### Work item:
Find each line in the records below that contains the string "sách" and copy it out in full.

---

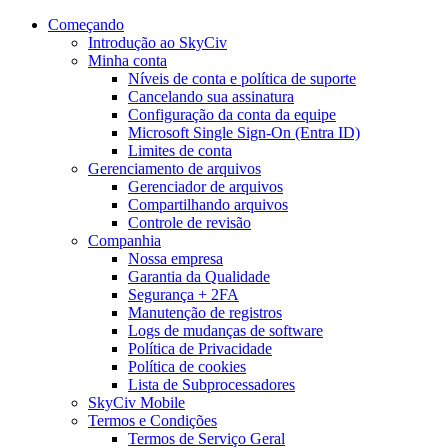
Começando
Introdução ao SkyCiv
Minha conta
Níveis de conta e política de suporte
Cancelando sua assinatura
Configuração da conta da equipe
Microsoft Single Sign-On (Entra ID)
Limites de conta
Gerenciamento de arquivos
Gerenciador de arquivos
Compartilhando arquivos
Controle de revisão
Companhia
Nossa empresa
Garantia da Qualidade
Segurança + 2FA
Manutenção de registros
Logs de mudanças de software
Política de Privacidade
Política de cookies
Lista de Subprocessadores
SkyCiv Mobile
Termos e Condições
Termos de Serviço Geral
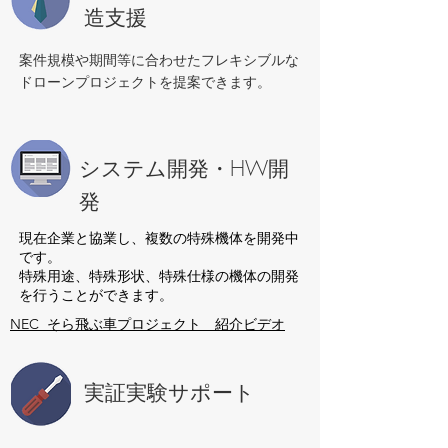
造支援
案件規模や期間等に合わせたフレキシブルな
ドローンプロジェクトを提案できます。
システム開発・HW開
発
現在企業と協業し、複数の特殊機体を開発中
です。
特殊用途、特殊形状、特殊仕様の機体の開発
を行うことができます。
NEC そら飛ぶ車プロジェクト 紹介ビデオ
実証実験サポート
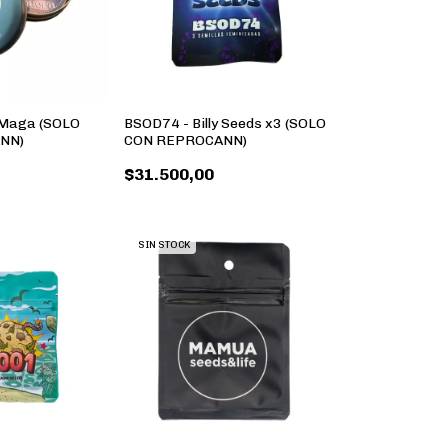
 Maga (SOLO
BSOD74 - Billy Seeds x3 (SOLO
NN)
CON REPROCANN)
$31.500,00
SIN STOCK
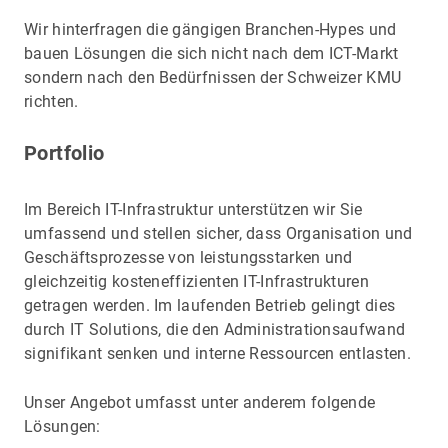
Wir hinterfragen die gängigen Branchen-Hypes und
bauen Lösungen die sich nicht nach dem ICT-Markt
sondern nach den Bedürfnissen der Schweizer KMU
richten.
Portfolio
Im Bereich IT-Infrastruktur unterstützen wir Sie
umfassend und stellen sicher, dass Organisation und
Geschäftsprozesse von leistungsstarken und
gleichzeitig kosteneffizienten IT-Infrastrukturen
getragen werden. Im laufenden Betrieb gelingt dies
durch IT Solutions, die den Administrationsaufwand
signifikant senken und interne Ressourcen entlasten.
Unser Angebot umfasst unter anderem folgende
Lösungen:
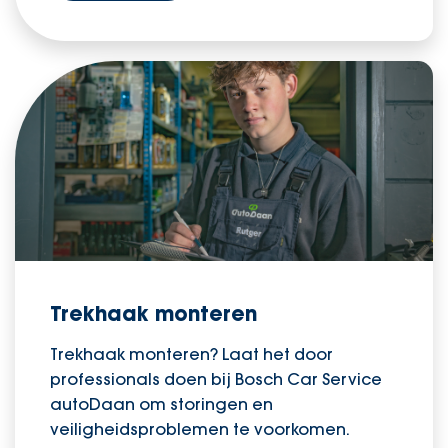
Trekhaak monteren
Trekhaak monteren? Laat het door
professionals doen bij Bosch Car Service
autoDaan om storingen en
veiligheidsproblemen te voorkomen.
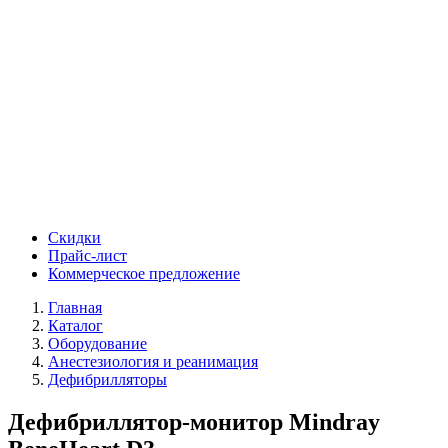
Скидки
Прайс-лист
Коммерческое предложение
Главная
Каталог
Оборудование
Анестезиология и реанимация
Дефибрилляторы
Дефибриллятор-монитор Mindray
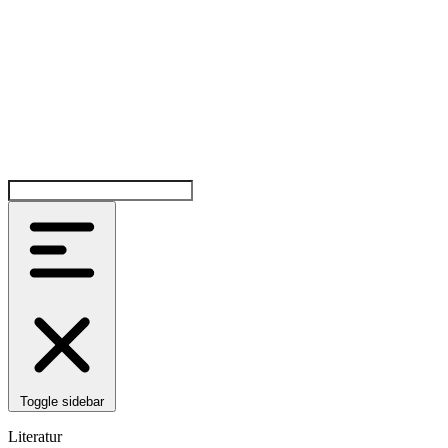
Toggle sidebar
Literatur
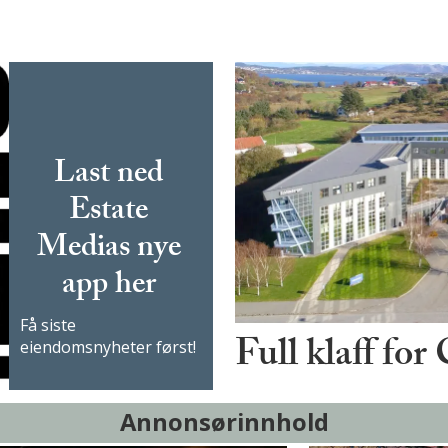
Last ned
Estate
Medias nye
app her
Få siste
Full klaff for
eiendomsnyheter først!
Annonsørinnhold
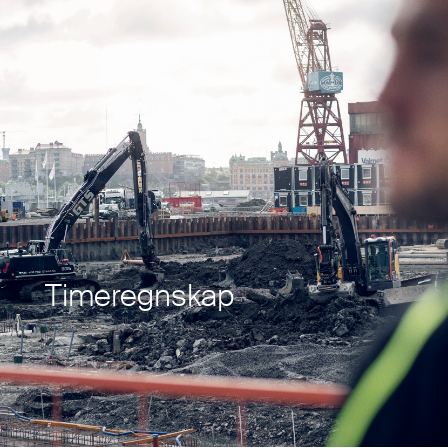
Timeregnskap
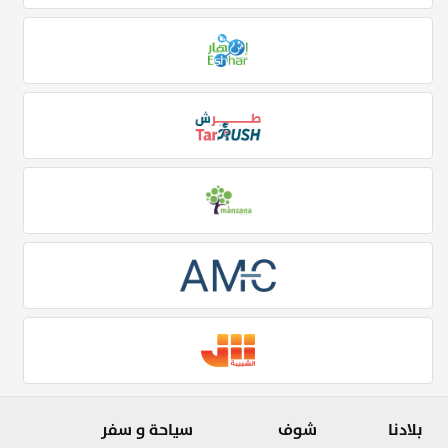
بلادنا
شوف
سياحة و سفر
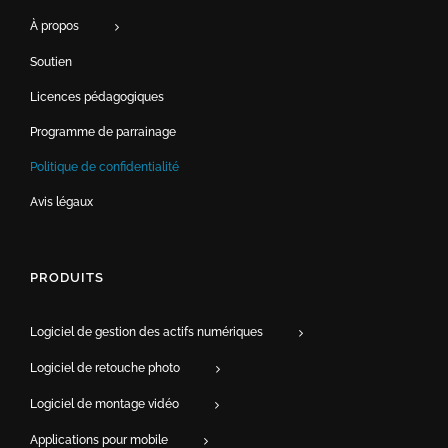
À propos
Soutien
Licences pédagogiques
Programme de parrainage
Politique de confidentialité
Avis légaux
PRODUITS
Logiciel de gestion des actifs numériques
Logiciel de retouche photo
Logiciel de montage vidéo
Applications pour mobile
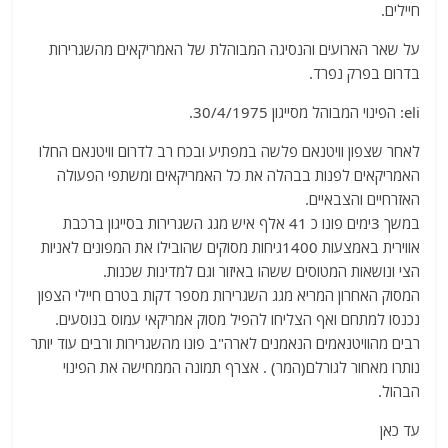
חיילים.
על שאר הארועים והנסיגה המבוהלת של האמריקאים מהשגרירות
בדרום בפרק נפרד.
eli: הפינוי המבוהל מסייגון 30/4/1975.
לאחר שצפון וויטנאם פלשה במפתיע ובכח רב לדרום וויטנאם החלו
האמריקאים לפנות בבהלה את כל האמריקאים ומשתפי הפעולה
האזרחיים והצבאיים.
במשך 3ימים פונו כ 41 אלף איש מגג השגרירות בסייגון ברכבת
אווירית באמצעות 1400גיחות מסוקים שהובילו את המפונים לאניות
הצי ונושאות המטוסים ששהו באיזור וגם למדינות שכנות.
המסוק האחרון המריא מגג השגרירות מספר דקות בטרם חיילי הצפון
נכנסו למתחם ואף הצליחו להפיל מסוק אמריקאי עמוס בנוסעים.
רבים מהוויטנאמים הנאמנים לארה"ב פונו מהשגרירות ורבים עוד יותר
נותרו מאחור לגורלם(המר) . אצרף תמונה הממחישה את הפינוי
הבהול.
עד כאן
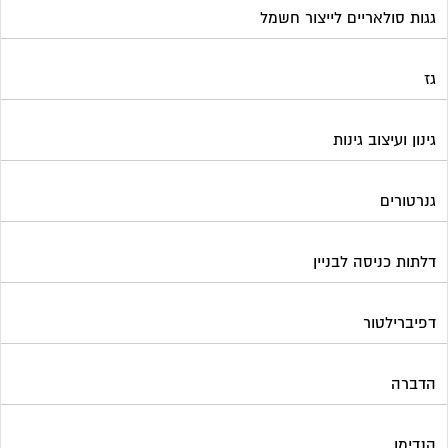
דלתות כניסה לבניין
דפיברילטור
הדברה
הנדימן
הרחקת יונים
התחדשות עירונית
חברות ניהול בתים משותפים
חברות ניקיון בתים משותפים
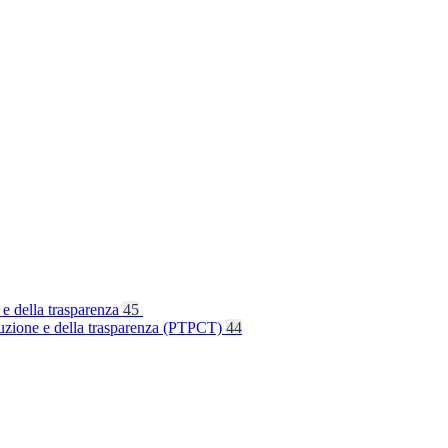
 e della trasparenza
45
rruzione e della trasparenza (PTPCT)
44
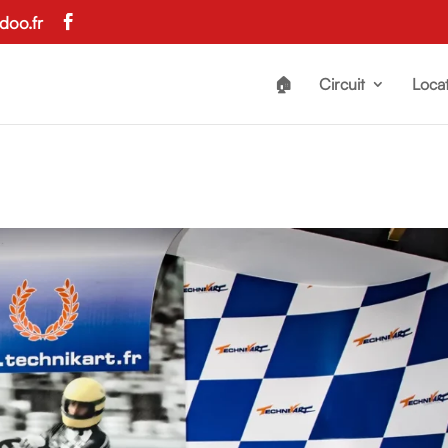
doo.fr
🏠
Circuit
Locat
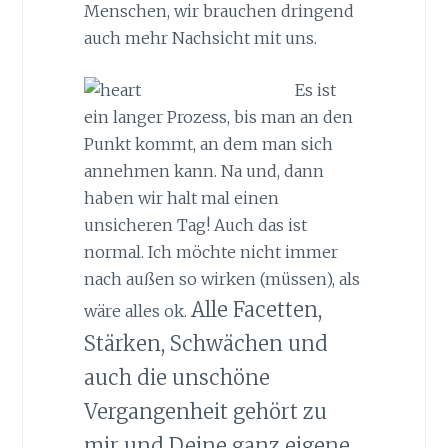
Menschen, wir brauchen dringend
auch mehr Nachsicht mit uns.
Es ist
ein langer Prozess, bis man an den
Punkt kommt, an dem man sich
annehmen kann. Na und, dann
haben wir halt mal einen
unsicheren Tag! Auch das ist
normal. Ich möchte nicht immer
nach außen so wirken (müssen), als
Alle Facetten,
wäre alles ok.
Stärken, Schwächen und
auch die unschöne
Vergangenheit gehört zu
mir und Deine ganz eigene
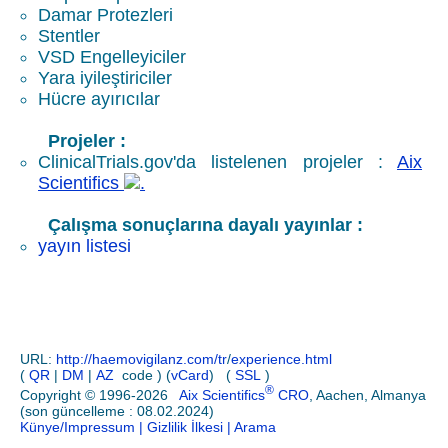
Damar Protezleri
Stentler
VSD
Engelleyiciler
Yara iyileştiriciler
Hücre ayırıcılar
Projeler :
ClinicalTrials.gov'da listelenen projeler :
Aix
Scientifics
Çalışma sonuçlarına dayalı yayınlar :
yayın listesi
URL:
http://haemovigilanz.com/tr
/
experience.html
(
QR
|
DM
|
AZ
code ) (
vCard
)
(
SSL
)
®
Copyright © 1996-2026
Aix Scientifics
CRO
, Aachen, Almanya
(son güncelleme : 08.02.2024)
Künye/Impressum
| Gizlilik İlkesi
| Arama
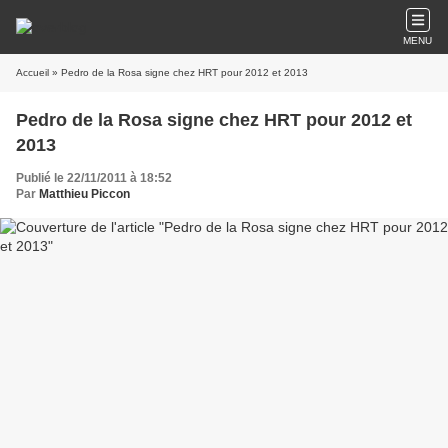
MENU
Accueil
» Pedro de la Rosa signe chez HRT pour 2012 et 2013
Pedro de la Rosa signe chez HRT pour 2012 et
2013
Publié le 22/11/2011 à 18:52
Par
Matthieu Piccon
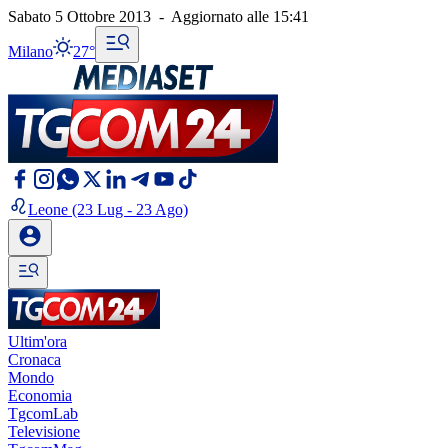
Sabato 5 Ottobre 2013
-
Aggiornato alle
15:41
Milano
27°
Leone
(23 Lug - 23 Ago)
Ultim'ora
Cronaca
Mondo
Economia
TgcomLab
Televisione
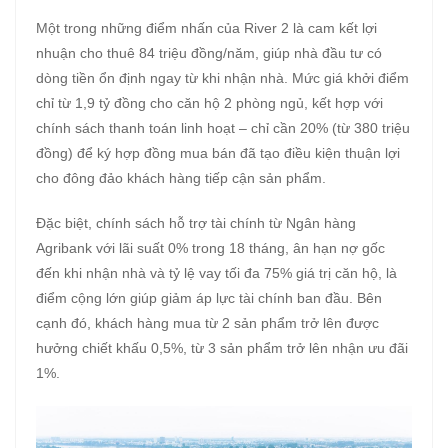
Một trong những điểm nhấn của River 2 là cam kết lợi
nhuận cho thuê 84 triệu đồng/năm, giúp nhà đầu tư có
dòng tiền ổn định ngay từ khi nhận nhà. Mức giá khởi điểm
chỉ từ 1,9 tỷ đồng cho căn hộ 2 phòng ngủ, kết hợp với
chính sách thanh toán linh hoạt – chỉ cần 20% (từ 380 triệu
đồng) để ký hợp đồng mua bán đã tạo điều kiện thuận lợi
cho đông đảo khách hàng tiếp cận sản phẩm.
Đặc biệt, chính sách hỗ trợ tài chính từ Ngân hàng
Agribank với lãi suất 0% trong 18 tháng, ân hạn nợ gốc
đến khi nhận nhà và tỷ lệ vay tối đa 75% giá trị căn hộ, là
điểm cộng lớn giúp giảm áp lực tài chính ban đầu. Bên
cạnh đó, khách hàng mua từ 2 sản phẩm trở lên được
hưởng chiết khấu 0,5%, từ 3 sản phẩm trở lên nhận ưu đãi
1%.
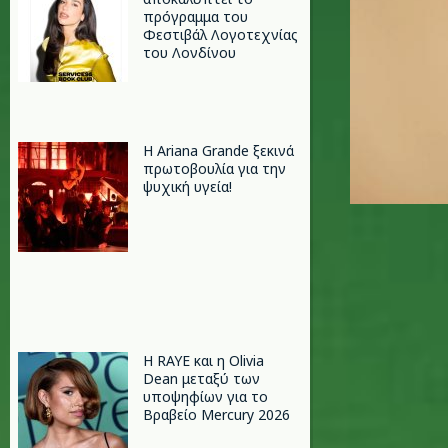
πρόγραμμα του
Φεστιβάλ Λογοτεχνίας
του Λονδίνου
Η Ariana Grande ξεκινά
πρωτοβουλία για την
ψυχική υγεία!
Η RAYE και η Olivia
Dean μεταξύ των
υποψηφίων για το
Βραβείο Mercury 2026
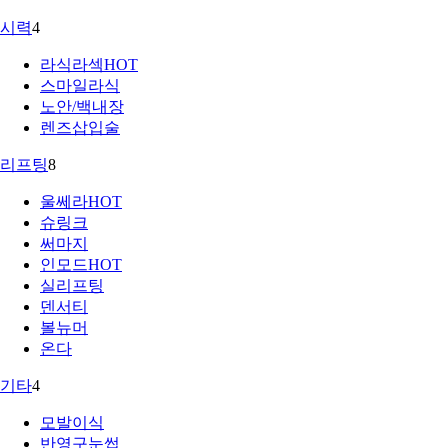
시력
4
라식라섹
HOT
스마일라식
노안/백내장
렌즈삽입술
리프팅
8
울쎄라
HOT
슈링크
써마지
인모드
HOT
실리프팅
덴서티
볼뉴머
온다
기타
4
모발이식
반영구눈썹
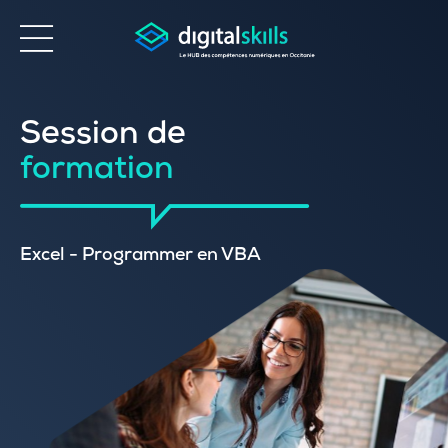
Accessibilité
Session de
formation
Excel - Programmer en VBA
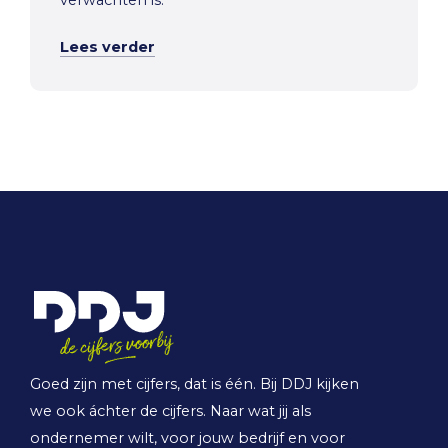
verwachten is.
Lees verder
Goed zijn met cijfers, dat is één. Bij DDJ kijken
we ook áchter de cijfers. Naar wat jij als
ondernemer wilt, voor jouw bedrijf en voor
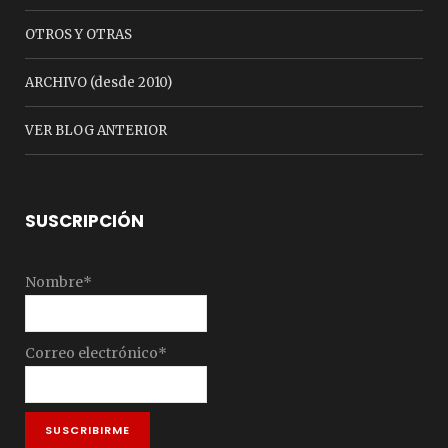
OTROS Y OTRAS
ARCHIVO (desde 2010)
VER BLOG ANTERIOR
SUSCRIPCIÓN
Nombre*
Correo electrónico*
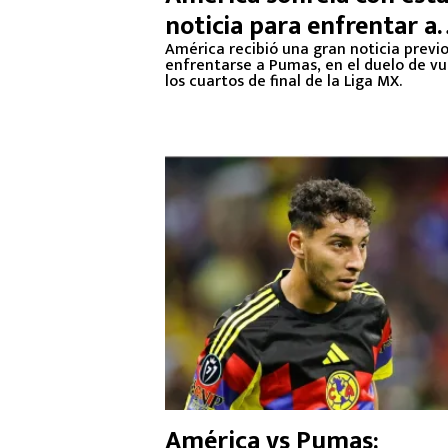
noticia para enfrentar a
Pumas
América recibió una gran noticia previo
enfrentarse a Pumas, en el duelo de vu
los cuartos de final de la Liga MX.
América vs Pumas:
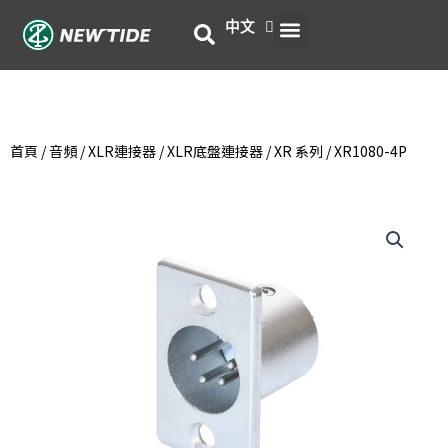
跳
選
中文
English
至
主
單
要
內
容
首頁
/
音頻
/
XLR連接器
/
XLR底盤連接器
/
XR 系列
/ XR1080-4P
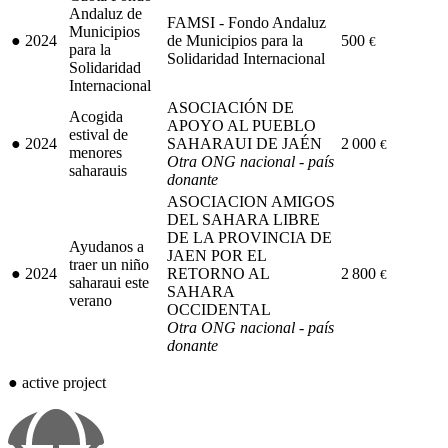
Andaluz de
FAMSI - Fondo Andaluz
Municipios
●
2024
de Municipios para la
500
€
para la
Solidaridad Internacional
Solidaridad
Internacional
ASOCIACIÓN DE
Acogida
APOYO AL PUEBLO
estival de
●
2024
SAHARAUI DE JAÉN
2 000
€
menores
Otra ONG nacional - país
saharauis
donante
ASOCIACION AMIGOS
DEL SAHARA LIBRE
DE LA PROVINCIA DE
Ayudanos a
JAEN POR EL
traer un niño
●
2024
RETORNO AL
2 800
€
saharaui este
SAHARA
verano
OCCIDENTAL
Otra ONG nacional - país
donante
●
active project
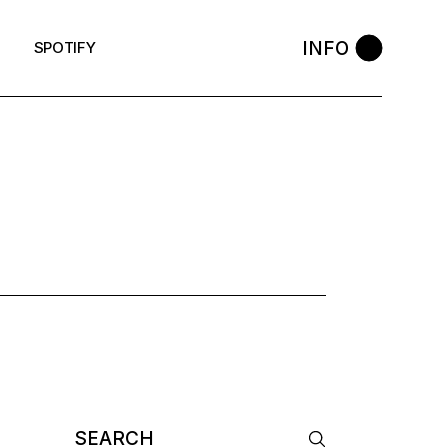
INFO
SPOTIFY
TAG
Search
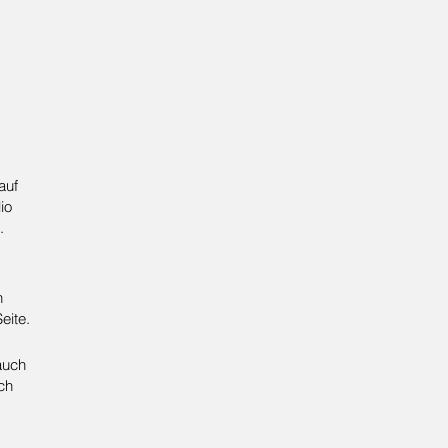
auf
io
.
n
eite.
auch
ch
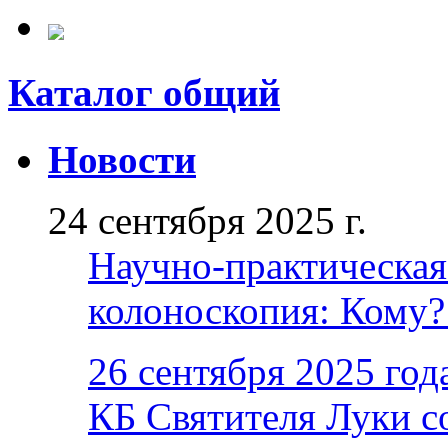
Каталог общий
Новости
24 сентября 2025 г.
Научно-практическая
колоноскопия: Кому? 
26 сентября 2025 год
КБ Святителя Луки с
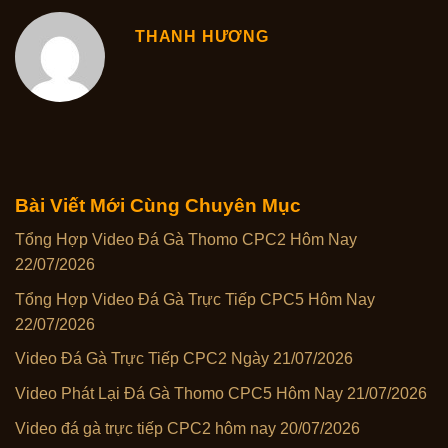
THANH HƯƠNG
Bài Viết Mới Cùng Chuyên Mục
Tổng Hợp Video Đá Gà Thomo CPC2 Hôm Nay
22/07/2026
Tổng Hợp Video Đá Gà Trực Tiếp CPC5 Hôm Nay
22/07/2026
Video Đá Gà Trực Tiếp CPC2 Ngày 21/07/2026
Video Phát Lại Đá Gà Thomo CPC5 Hôm Nay 21/07/2026
Video đá gà trực tiếp CPC2 hôm nay 20/07/2026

---

### Exercise output:
chính sách thanh toán linh hoạt – chỉ cần 20% (từ 380 triệu
Đặc biệt, chính sách hỗ trợ tài chính từ Ngân hàng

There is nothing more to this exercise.